- **Task directions**
Rewrite only the lines from the one containing "La Constitución cubana" through the one containing "comunicación", substituting "teatro" for "cine" and leaving everything else unchanged.

= = = = = = =

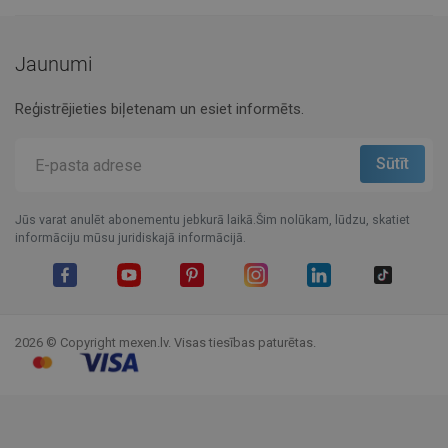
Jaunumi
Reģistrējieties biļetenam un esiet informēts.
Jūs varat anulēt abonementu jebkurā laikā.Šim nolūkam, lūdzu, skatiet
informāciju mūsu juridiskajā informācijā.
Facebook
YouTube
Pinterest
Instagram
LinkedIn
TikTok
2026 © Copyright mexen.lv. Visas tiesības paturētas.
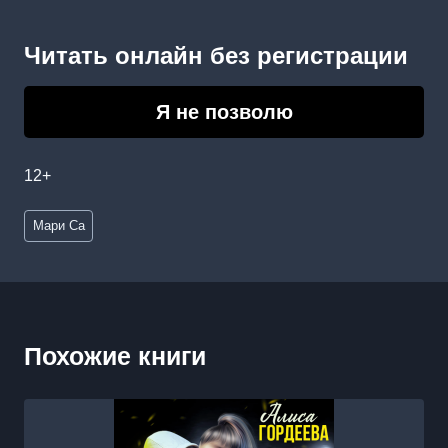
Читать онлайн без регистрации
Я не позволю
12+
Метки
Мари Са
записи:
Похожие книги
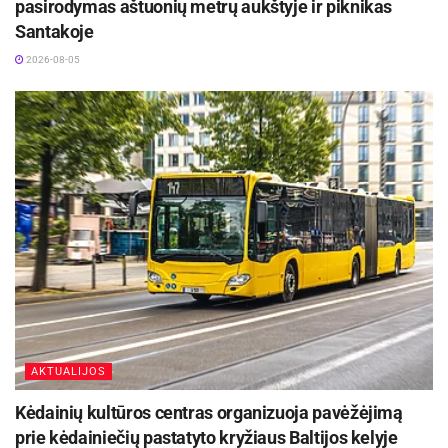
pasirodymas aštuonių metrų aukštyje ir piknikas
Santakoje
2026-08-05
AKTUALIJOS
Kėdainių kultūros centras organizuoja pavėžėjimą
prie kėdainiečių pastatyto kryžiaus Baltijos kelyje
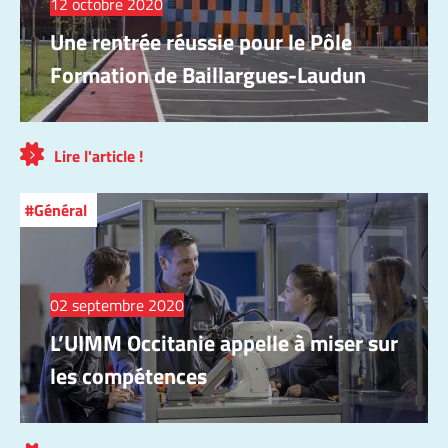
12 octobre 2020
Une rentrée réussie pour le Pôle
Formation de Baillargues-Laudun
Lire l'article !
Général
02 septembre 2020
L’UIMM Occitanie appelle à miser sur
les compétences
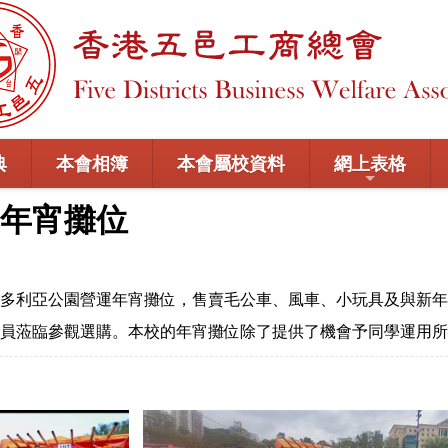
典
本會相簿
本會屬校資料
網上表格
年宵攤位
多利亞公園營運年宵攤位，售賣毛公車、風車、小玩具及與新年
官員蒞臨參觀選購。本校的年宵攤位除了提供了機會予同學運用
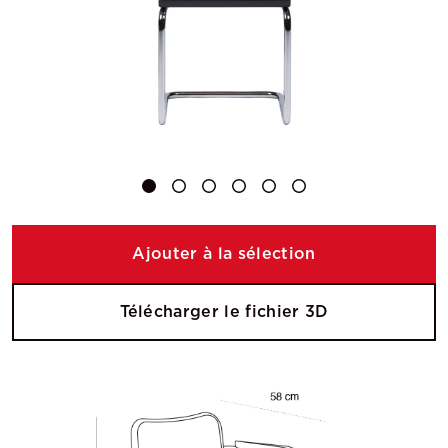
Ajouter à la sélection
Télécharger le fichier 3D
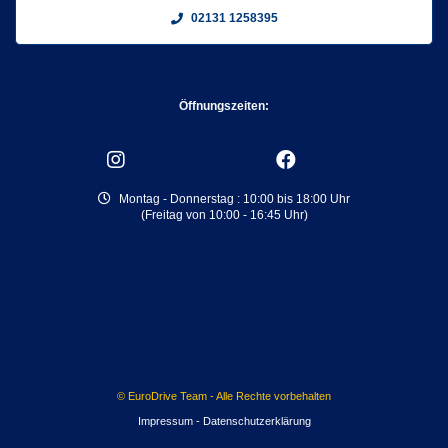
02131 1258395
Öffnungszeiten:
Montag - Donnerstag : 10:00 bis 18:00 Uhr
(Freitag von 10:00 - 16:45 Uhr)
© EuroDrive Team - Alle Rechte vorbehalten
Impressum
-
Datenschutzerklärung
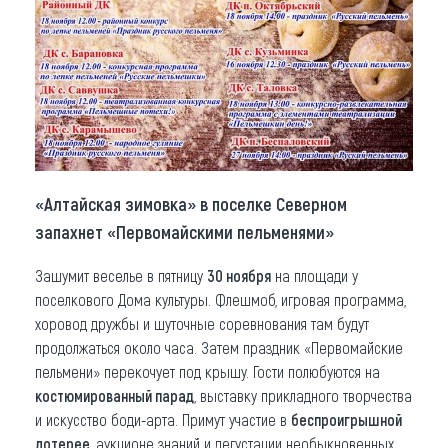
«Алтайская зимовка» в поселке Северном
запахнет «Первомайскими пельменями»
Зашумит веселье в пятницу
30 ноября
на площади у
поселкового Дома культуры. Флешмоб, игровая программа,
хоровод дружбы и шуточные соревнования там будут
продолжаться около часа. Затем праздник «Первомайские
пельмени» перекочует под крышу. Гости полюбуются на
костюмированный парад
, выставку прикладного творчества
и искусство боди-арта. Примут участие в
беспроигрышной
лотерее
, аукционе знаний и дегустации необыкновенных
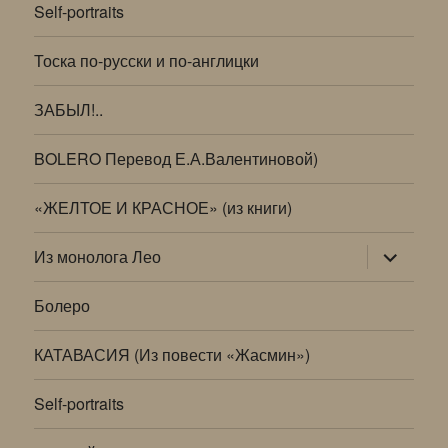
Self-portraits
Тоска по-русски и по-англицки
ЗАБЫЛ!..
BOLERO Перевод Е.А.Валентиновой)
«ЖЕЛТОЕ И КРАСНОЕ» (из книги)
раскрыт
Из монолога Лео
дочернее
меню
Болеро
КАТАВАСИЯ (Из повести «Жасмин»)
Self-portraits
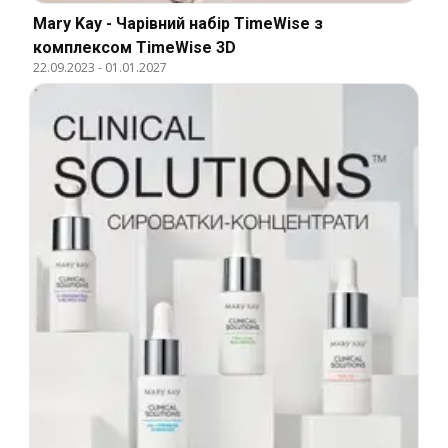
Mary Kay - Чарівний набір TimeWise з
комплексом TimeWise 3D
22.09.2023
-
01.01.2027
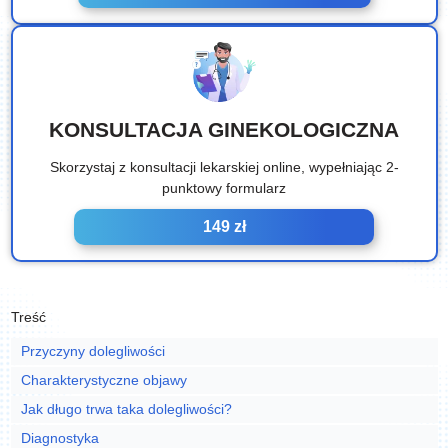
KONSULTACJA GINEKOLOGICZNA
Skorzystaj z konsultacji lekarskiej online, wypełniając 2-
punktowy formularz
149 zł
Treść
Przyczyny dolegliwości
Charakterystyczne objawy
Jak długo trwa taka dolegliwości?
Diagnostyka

= = = = = = =

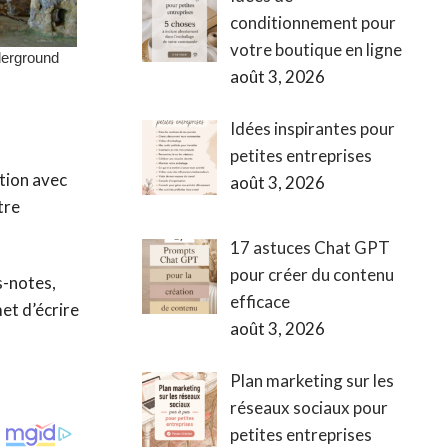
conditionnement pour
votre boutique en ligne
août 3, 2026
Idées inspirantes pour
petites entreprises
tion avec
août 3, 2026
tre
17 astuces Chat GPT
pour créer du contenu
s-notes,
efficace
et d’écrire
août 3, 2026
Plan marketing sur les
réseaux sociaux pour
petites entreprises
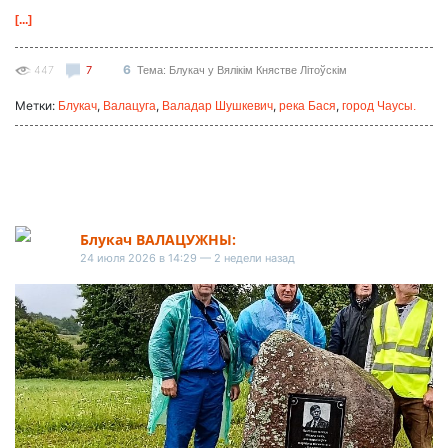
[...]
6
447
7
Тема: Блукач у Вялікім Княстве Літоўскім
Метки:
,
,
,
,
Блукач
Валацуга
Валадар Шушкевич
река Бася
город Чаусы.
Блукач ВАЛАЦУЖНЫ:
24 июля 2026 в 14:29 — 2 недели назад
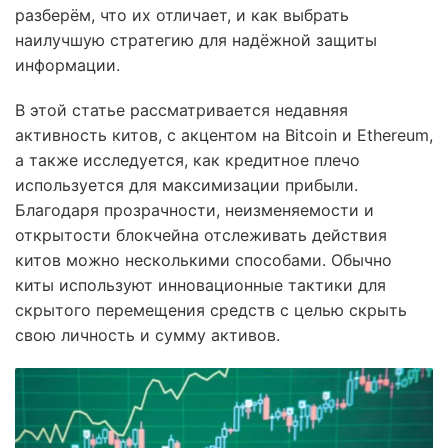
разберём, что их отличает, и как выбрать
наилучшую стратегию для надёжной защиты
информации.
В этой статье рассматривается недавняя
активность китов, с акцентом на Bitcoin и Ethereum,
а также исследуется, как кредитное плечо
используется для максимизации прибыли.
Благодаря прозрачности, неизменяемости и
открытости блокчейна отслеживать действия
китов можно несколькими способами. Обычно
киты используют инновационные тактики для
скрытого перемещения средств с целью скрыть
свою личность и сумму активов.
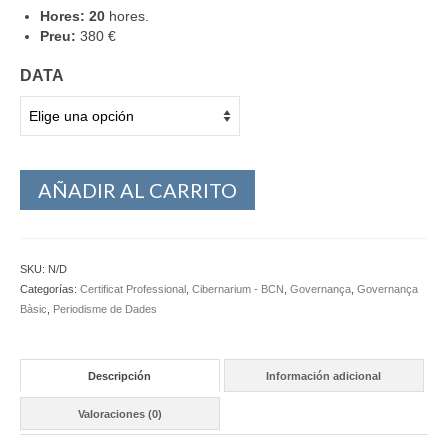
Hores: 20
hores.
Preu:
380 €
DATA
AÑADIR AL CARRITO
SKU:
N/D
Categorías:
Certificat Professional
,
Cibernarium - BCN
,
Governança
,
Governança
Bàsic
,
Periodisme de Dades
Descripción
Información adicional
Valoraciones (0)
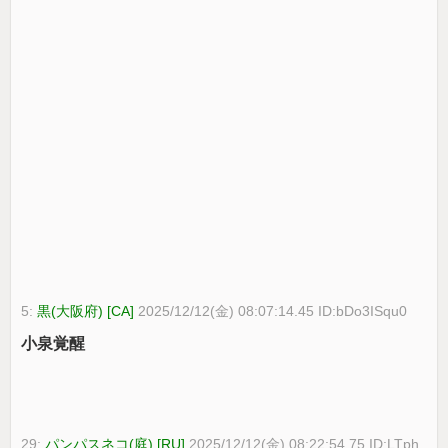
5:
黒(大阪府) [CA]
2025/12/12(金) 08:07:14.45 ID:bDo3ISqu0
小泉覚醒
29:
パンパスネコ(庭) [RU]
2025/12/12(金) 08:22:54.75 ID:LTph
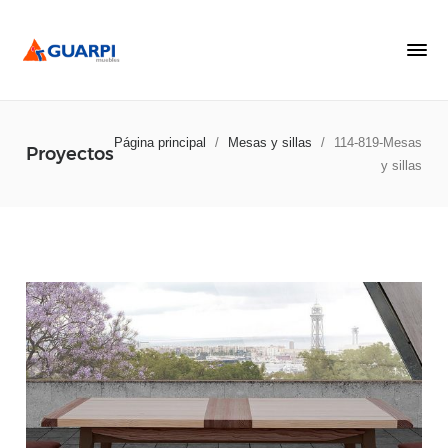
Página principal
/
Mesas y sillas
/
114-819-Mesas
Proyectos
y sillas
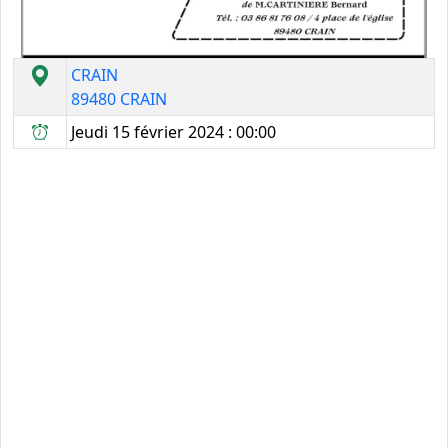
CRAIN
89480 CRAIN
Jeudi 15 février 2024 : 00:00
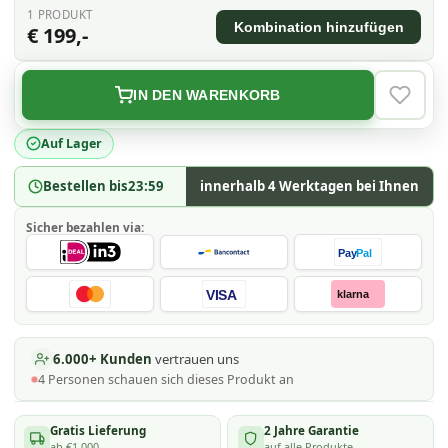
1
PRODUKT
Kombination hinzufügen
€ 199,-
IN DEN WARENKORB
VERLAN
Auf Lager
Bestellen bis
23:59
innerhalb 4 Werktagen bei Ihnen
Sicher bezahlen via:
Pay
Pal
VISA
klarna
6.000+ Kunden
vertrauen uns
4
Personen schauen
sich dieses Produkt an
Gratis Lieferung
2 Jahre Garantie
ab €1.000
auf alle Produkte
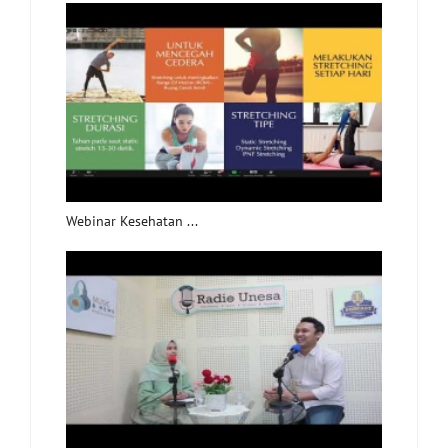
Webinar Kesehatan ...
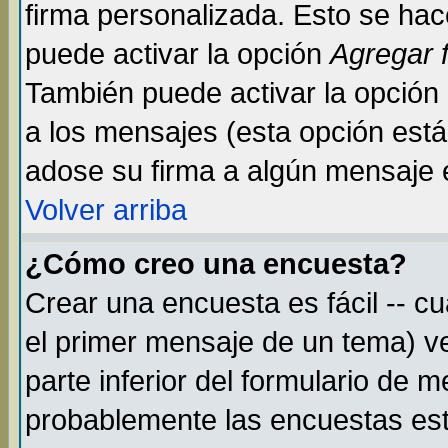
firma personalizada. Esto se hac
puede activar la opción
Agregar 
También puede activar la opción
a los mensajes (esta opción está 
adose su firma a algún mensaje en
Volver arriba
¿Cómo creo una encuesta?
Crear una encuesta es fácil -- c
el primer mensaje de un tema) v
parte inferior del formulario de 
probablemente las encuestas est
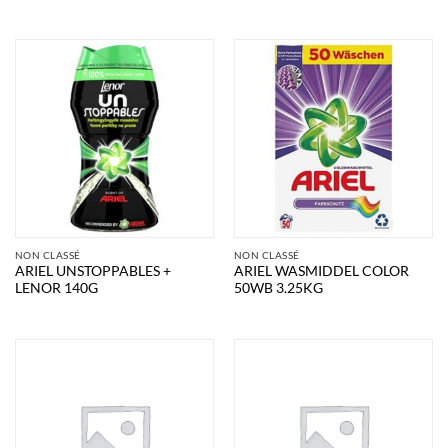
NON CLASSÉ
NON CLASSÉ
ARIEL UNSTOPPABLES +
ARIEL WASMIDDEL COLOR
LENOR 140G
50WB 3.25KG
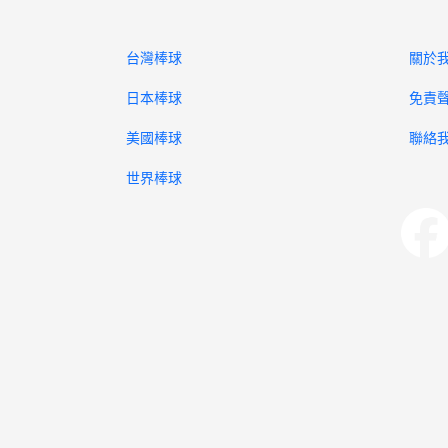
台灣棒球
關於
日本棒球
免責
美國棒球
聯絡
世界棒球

= = = = = = =

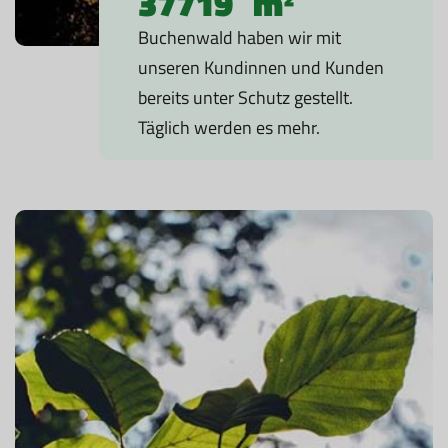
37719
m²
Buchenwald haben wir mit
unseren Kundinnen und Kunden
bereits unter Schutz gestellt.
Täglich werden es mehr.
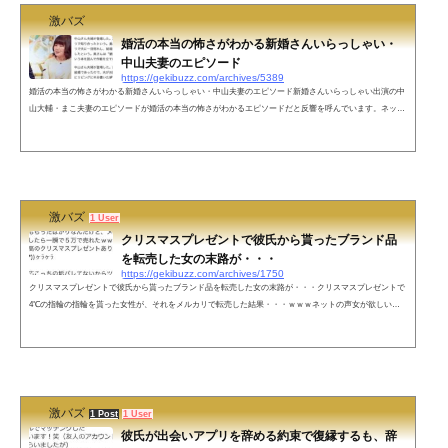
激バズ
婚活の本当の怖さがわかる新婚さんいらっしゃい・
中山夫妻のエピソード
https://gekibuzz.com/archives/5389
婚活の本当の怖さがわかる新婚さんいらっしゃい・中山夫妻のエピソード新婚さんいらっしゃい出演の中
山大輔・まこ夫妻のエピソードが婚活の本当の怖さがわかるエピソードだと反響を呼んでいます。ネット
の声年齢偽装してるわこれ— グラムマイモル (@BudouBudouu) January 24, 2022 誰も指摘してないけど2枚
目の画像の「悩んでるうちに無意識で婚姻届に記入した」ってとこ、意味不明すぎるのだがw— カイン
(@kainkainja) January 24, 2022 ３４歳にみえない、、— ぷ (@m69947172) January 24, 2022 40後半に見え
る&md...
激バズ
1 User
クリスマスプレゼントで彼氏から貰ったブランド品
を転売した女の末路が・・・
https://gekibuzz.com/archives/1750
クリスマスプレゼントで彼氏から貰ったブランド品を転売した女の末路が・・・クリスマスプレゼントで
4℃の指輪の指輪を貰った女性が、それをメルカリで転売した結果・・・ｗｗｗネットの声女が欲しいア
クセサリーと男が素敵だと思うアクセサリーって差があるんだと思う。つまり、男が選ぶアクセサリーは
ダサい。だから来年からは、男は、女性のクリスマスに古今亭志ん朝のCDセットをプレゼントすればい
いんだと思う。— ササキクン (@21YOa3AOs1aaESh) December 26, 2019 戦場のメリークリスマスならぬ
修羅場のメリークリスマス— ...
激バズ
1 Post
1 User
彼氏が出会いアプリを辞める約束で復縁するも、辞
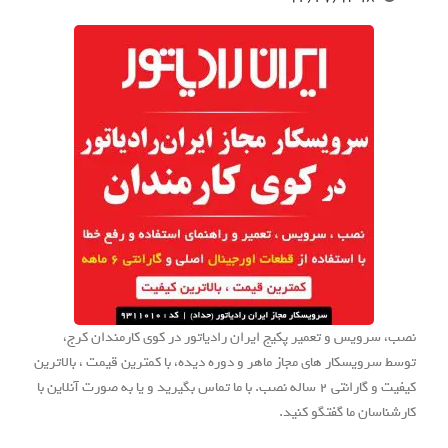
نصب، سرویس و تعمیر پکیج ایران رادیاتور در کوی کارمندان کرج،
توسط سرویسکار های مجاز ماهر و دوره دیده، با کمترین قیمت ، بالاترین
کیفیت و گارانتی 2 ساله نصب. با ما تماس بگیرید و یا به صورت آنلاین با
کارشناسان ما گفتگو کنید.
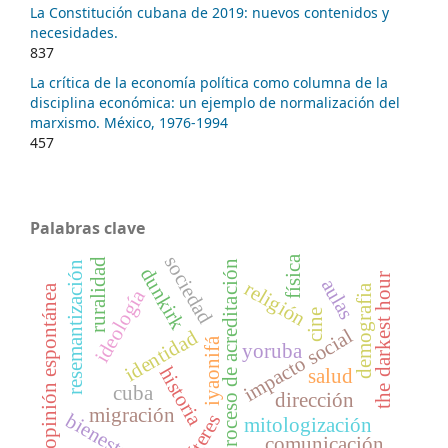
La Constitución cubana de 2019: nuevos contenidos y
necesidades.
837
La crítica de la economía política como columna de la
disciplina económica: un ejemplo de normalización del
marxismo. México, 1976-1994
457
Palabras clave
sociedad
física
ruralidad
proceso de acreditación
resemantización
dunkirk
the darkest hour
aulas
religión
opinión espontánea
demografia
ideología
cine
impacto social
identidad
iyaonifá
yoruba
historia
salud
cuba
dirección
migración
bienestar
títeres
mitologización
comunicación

= = = = = = =

- **Written answer**
La Constitución cubana de 2019: nuevos contenidos y
necesidades.
837
La crítica de la economía política como columna de la
disciplina económica: un ejemplo de normalización del
marxismo. México, 1976-1994
457
Palabras clave
sociedad
física
ruralidad
proceso de acreditación
resemantización
dunkirk
the darkest hour
aulas
religión
opinión espontánea
demografia
ideología
teatro
impacto social
identidad
iyaonifá
yoruba
historia
salud
cuba
dirección
migración
bienestar
títeres
mitologización
comunicación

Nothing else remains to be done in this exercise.